Robin Wright makes her directorial debut in a tender and understated drama about a woman who isolates herself from the world after an unimaginable loss.
The pain of losing our loved ones is unimaginable. It’s overwhelming and often hard to overcome. Though healing is not impossible, there’s no timetable when it comes to processing this loss. It may take weeks or months or even years for people to finally be okay again and move forward. Robin Wright’s directorial debut, Land, understands this really well. The movie delves deep into the pain and the complicated feelings that people have to face when they’re dealing with the death of their loved ones. It’s an understated character study about grief and loss, and a moving celebration of human connection and resilience.

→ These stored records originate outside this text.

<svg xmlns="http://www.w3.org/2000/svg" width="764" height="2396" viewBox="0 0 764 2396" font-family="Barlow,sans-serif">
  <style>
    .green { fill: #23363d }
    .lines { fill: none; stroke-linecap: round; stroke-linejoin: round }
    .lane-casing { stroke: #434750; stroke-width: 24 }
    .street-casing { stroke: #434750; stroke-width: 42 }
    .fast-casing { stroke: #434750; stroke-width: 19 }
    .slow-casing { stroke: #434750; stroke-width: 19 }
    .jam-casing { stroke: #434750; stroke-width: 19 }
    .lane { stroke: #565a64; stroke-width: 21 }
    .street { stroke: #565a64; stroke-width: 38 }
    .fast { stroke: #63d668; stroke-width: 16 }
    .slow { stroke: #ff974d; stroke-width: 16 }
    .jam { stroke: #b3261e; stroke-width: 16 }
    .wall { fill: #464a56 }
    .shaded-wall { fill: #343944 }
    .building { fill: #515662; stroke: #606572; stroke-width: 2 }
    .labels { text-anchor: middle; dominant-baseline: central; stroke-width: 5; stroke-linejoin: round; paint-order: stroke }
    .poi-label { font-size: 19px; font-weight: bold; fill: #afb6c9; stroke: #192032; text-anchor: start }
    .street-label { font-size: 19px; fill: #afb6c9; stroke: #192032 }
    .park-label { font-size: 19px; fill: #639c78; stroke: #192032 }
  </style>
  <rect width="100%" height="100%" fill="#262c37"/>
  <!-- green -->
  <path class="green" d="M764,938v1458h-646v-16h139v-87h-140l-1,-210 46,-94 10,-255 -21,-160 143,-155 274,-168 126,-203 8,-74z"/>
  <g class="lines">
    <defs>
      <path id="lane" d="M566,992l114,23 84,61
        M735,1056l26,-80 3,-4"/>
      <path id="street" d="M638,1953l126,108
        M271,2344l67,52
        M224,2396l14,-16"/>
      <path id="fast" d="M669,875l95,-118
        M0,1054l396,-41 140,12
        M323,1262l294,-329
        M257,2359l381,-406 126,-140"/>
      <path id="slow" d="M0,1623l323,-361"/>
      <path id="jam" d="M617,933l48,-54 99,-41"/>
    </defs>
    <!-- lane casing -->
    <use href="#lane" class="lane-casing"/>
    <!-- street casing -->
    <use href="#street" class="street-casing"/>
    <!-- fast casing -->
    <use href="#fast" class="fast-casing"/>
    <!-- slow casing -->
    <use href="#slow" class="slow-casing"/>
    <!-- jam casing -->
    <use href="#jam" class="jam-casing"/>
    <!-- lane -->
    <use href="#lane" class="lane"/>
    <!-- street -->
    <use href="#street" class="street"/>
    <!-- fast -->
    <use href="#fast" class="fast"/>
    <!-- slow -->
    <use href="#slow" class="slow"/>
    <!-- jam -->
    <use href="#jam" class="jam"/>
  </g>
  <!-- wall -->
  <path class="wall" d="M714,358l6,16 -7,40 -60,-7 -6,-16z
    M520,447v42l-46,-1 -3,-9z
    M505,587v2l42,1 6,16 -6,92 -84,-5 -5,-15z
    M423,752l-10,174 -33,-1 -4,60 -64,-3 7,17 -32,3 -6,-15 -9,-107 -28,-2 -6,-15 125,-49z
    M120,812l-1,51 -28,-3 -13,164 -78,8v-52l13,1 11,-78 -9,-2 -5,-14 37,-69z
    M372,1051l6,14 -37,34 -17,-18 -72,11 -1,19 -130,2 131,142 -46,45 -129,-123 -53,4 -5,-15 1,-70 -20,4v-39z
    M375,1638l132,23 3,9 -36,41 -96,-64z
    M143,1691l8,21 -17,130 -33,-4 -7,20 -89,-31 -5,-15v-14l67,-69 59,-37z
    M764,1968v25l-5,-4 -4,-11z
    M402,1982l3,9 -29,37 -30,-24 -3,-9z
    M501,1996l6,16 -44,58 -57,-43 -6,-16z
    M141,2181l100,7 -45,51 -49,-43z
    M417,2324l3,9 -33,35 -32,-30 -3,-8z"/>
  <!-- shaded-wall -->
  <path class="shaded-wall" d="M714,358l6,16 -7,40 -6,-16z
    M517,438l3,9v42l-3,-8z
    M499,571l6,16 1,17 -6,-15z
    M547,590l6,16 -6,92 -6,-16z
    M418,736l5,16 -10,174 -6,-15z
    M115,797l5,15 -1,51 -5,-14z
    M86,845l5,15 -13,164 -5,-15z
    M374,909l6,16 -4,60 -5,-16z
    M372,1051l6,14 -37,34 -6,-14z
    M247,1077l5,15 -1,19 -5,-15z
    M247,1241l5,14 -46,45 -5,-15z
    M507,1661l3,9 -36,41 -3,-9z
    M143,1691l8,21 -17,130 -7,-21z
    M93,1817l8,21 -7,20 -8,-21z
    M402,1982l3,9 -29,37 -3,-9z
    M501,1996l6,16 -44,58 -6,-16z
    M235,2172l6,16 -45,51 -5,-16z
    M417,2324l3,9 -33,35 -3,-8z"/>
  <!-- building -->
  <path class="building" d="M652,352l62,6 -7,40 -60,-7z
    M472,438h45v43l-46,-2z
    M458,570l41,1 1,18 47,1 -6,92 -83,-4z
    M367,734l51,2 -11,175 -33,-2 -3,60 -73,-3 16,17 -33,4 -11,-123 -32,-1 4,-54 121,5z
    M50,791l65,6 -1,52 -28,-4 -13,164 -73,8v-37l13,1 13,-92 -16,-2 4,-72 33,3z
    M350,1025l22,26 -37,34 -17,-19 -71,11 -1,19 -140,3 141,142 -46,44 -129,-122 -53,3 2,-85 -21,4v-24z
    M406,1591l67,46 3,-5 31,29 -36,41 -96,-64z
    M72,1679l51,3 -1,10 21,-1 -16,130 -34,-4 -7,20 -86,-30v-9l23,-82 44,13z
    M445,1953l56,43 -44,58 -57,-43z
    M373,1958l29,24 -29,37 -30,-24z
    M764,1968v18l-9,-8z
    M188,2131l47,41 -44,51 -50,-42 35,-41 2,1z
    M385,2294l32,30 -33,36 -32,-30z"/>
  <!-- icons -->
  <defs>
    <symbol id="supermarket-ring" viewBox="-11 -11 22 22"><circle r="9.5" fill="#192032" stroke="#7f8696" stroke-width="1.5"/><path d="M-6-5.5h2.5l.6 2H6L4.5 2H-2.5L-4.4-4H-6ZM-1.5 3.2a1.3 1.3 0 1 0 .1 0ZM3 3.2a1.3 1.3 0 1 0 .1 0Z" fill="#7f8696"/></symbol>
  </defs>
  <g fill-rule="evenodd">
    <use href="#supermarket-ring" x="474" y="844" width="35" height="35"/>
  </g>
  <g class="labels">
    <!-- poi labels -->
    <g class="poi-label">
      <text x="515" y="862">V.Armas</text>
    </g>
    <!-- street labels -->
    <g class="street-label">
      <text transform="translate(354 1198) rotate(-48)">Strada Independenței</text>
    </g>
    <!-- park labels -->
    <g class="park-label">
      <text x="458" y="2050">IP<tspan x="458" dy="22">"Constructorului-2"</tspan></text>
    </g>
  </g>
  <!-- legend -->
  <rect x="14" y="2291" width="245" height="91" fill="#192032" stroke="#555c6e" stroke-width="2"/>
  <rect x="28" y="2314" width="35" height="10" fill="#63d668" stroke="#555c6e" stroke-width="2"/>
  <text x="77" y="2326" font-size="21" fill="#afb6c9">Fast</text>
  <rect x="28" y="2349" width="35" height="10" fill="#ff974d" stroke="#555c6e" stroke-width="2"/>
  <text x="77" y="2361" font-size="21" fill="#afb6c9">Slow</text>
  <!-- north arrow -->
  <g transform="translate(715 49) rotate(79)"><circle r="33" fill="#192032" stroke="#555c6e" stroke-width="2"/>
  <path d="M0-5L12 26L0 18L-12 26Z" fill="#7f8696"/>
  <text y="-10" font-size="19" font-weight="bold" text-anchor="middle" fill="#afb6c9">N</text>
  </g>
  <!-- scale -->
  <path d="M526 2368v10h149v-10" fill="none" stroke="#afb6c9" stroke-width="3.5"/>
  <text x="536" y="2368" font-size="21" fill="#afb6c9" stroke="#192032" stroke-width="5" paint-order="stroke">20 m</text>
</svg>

Working from a script penned by Jesse Chatham and Erin Dignam, the movie follows Edee (Wright), a woman determined to isolate herself from everyone in the wake of a devastating tragedy. When we first meet her, she’s already on her way to a remote cabin in Quincy, Wyoming. She wants to abandon everything, staying away from everyone who wants her to get better, but never allow her to process the deep sadness she’s been feeling for a while. Before arriving at the cabin, she ditches her phone and even calls a local to get rid of her rental car, leaving herself with only a bunch of canned foods and a box of her most personal possessions. But Edee is not cut out for this kind of living, so the plan she’s made seems foolhardy.
When the challenge of living in the wilderness proves to be much more than Edee can handle, she breaks down and is ready to give up. But then a kind man named Miguel (Demián Bichir) and a nurse, Alawa (Sarah Dawn Pledge), come to rescue and nurture her until she can get back on her own feet. Though Edee initially refuses to get more help from them, she agrees to let Miguel return to teach her all the basic survival skills, including how to hunt. Soon, the two forge a deep connection. Like Edee, Miguel has just gone through a devastating loss. And this shared pain allows them to heal each other, to find strength and solitude from one another.
Wright’s movie spends most of its runtime focusing on the connection between Edee and Miguel, and it’s at these moments where Land is at its most touching. The movie shows us how even when things are rough, even when we feel like we can’t move forward any more, there’s always someone who will help us find our strength again. Wright’s direction never relies on big, heartwrenching moments to make us feel the pain that her character is feeling. She keeps everything as understated as possible. But the quietness always fills the frame, providing every moment with tenderness and a certain level of realism.
Though Chatham and Dignam’s script doesn’t offer anything new when it comes to a depiction of grief, it doesn’t make Land any less affecting. What the movie lacks in the writing and originality, it makes up in the central performances of the two leads. Wright excels at displaying the internal grief Edee is dealing with in a subtle way. The movie requires a lot from her, and she delivers. Bichir is no less outstanding, giving warmth and hopefulness to the movie’s stillness. When the two share screen together, we fill the joy their characters are feeling. Bobby Bukowski’s breathtaking cinematography, along with the beautiful score from Ben Sollee, make Land all the more beautiful.
Wright’s directorial debut may not nail every aspect that it’s trying to accomplish. Its portrayal of grief and its healing process, in particular, isn’t one we haven’t seen before. But Wright’s confident direction and layered performance are enough to make Land hits the right emotional notes. It’s a solid debut overall.